Text excerpt:
________________________________________

The ABC sci-fi show ‘Lost’ was one of the most successful on commercial television. (Photo: ABC)

Sci Fi on TV has always had a rough go of it. I guess the most successful examples are “Star Trek” and ABC drama “Lost,” with “The X-Files” riding close behind. TV’s last big, sci fi epic, the time-traveling show “Timeless” was cancelled once, then renewed, than cancelled again.

NBC announced several months back that it’s given the show a proper two-hour closer; which is usually not the norm.

This year’s sci-fi entry is TvT’s “Manifest” on NBC. A plane disappears for five years, then re-appears, with the souls not having aged a day.

The show is well done by creator Jeff Rake, with a ton of fresh faces. Good show, but episodes go on and on, and nothing is revealed easily.

Sounds a bit like “Lost,” also about a plane crash that veers into the supernatural. Yes, but nowhere near the quality. In “Manifest’s” most recent episode, a shadow-government is briefly teased as the reason for the missing plane. Hmmmm.

________________________________________

Material supplied:
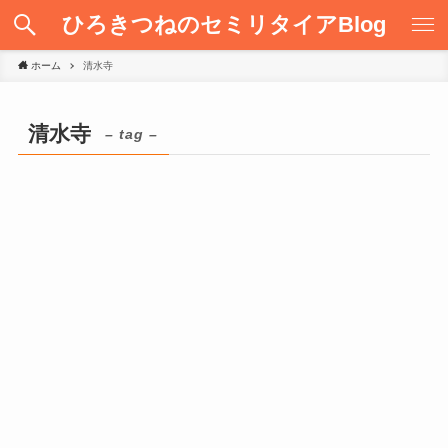
ひろきつねのセミリタイアBlog
ホーム
清水寺
清水寺
– tag –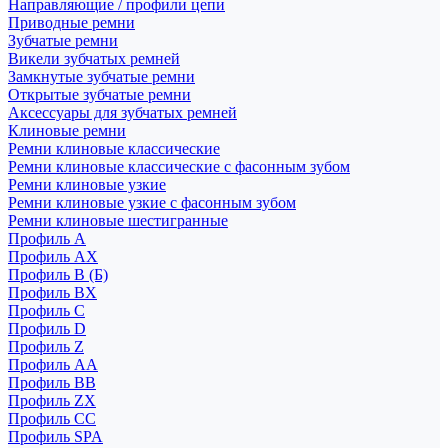
Направляющие / профили цепи
Приводные ремни
Зубчатые ремни
Викели зубчатых ремней
Замкнутые зубчатые ремни
Открытые зубчатые ремни
Аксессуары для зубчатых ремней
Клиновые ремни
Ремни клиновые классические
Ремни клиновые классические с фасонным зубом
Ремни клиновые узкие
Ремни клиновые узкие с фасонным зубом
Ремни клиновые шестигранные
Профиль A
Профиль AX
Профиль B (Б)
Профиль BX
Профиль C
Профиль D
Профиль Z
Профиль АА
Профиль BB
Профиль ZX
Профиль CC
Профиль SPA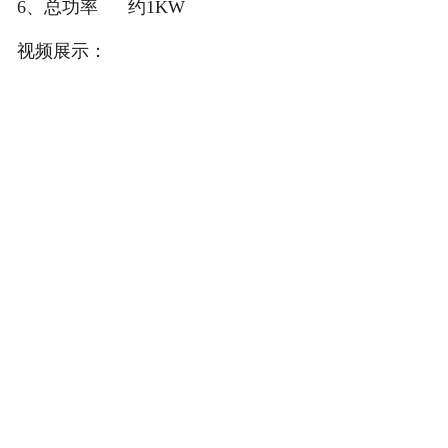
6、总功率 约1KW
视频展示：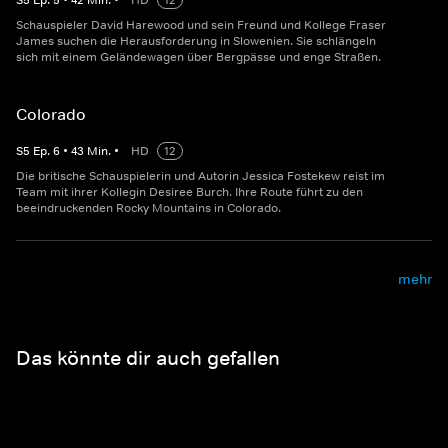
S
5
Ep.
5
•
42
Min.
•
HD
12
Schauspieler David Harewood und sein Freund und Kollege Fraser
James suchen die Herausforderung in Slowenien. Sie schlängeln
sich mit einem Geländewagen über Bergpässe und enge Straßen.
Colorado
S
5
Ep.
6
•
43
Min.
•
HD
12
Die britische Schauspielerin und Autorin Jessica Fostekew reist im
Team mit ihrer Kollegin Desiree Burch. Ihre Route führt zu den
beeindruckenden Rocky Mountains in Colorado.
mehr
Das könnte dir auch gefallen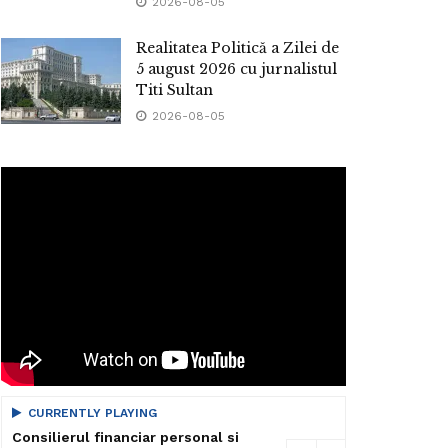
2026-08-05
Realitatea Politică a Zilei de
5 august 2026 cu jurnalistul
Titi Sultan
2026-08-05
CURRENTLY PLAYING
Consilierul financiar personal si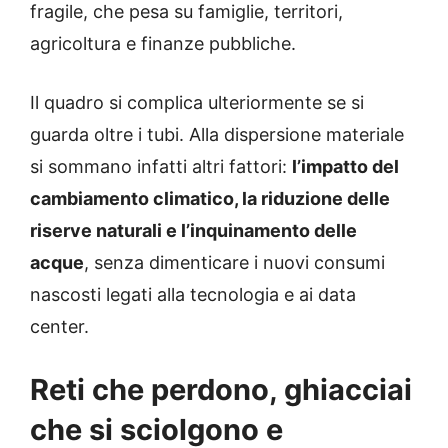
fragile, che pesa su famiglie, territori,
agricoltura e finanze pubbliche.
Il quadro si complica ulteriormente se si
guarda oltre i tubi. Alla dispersione materiale
si sommano infatti altri fattori:
l’impatto del
cambiamento climatico, la riduzione delle
riserve naturali e l’inquinamento delle
acque
, senza dimenticare i nuovi consumi
nascosti legati alla tecnologia e ai data
center.
Reti che perdono, ghiacciai
che si sciolgono e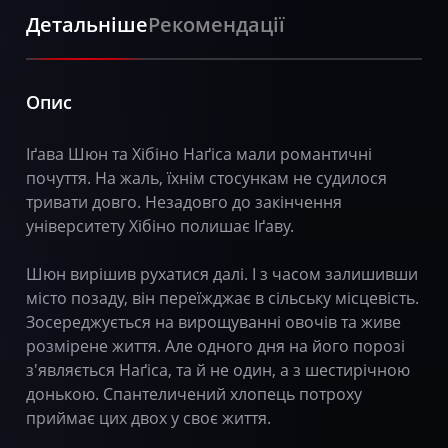
Детальніше
Рекомендації
Опис
Іґава Шюн та Хібіно Наґіса мали романтичні
почуття. На жаль, їхнім стосункам не судилося
тривати довго. Незадовго до закінчення
університету Хібіно полишає Іґаву.
Шюн вирішив рухатися далі. І з часом залишивши
місто позаду, він переїжджає в сільську місцевість.
Зосереджується на вирощуванні овочів та живе
розмірене життя. Але одного дня на його порозі
з'являється Наґіса, та й не один, а з шестирічною
донькою. Спантеличений хлопець потроху
приймає цих двох у своє життя.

________________________________________

Tasks:
[A] In the sci-fi television text, retype the passage from "NBC announced several" to "aged a day.".
[B] Answer these questions from the sci-fi television text:
(i) Who created "Manifest"?
(ii) How long is the plane in "Manifest" gone before it reappears?
(iii) What is briefly teased in the most recent episode of "Manifest" as the reason for the missing plane?

Task solutions:
[A]
NBC announced several months back that it’s given the show a proper two-hour closer; which is usually not the norm.

This year’s sci-fi entry is TvT’s “Manifest” on NBC. A plane disappears for five years, then re-appears, with the souls not having aged a day.

[B]
(i) Jeff Rake
(ii) Five years
(iii) A shadow-government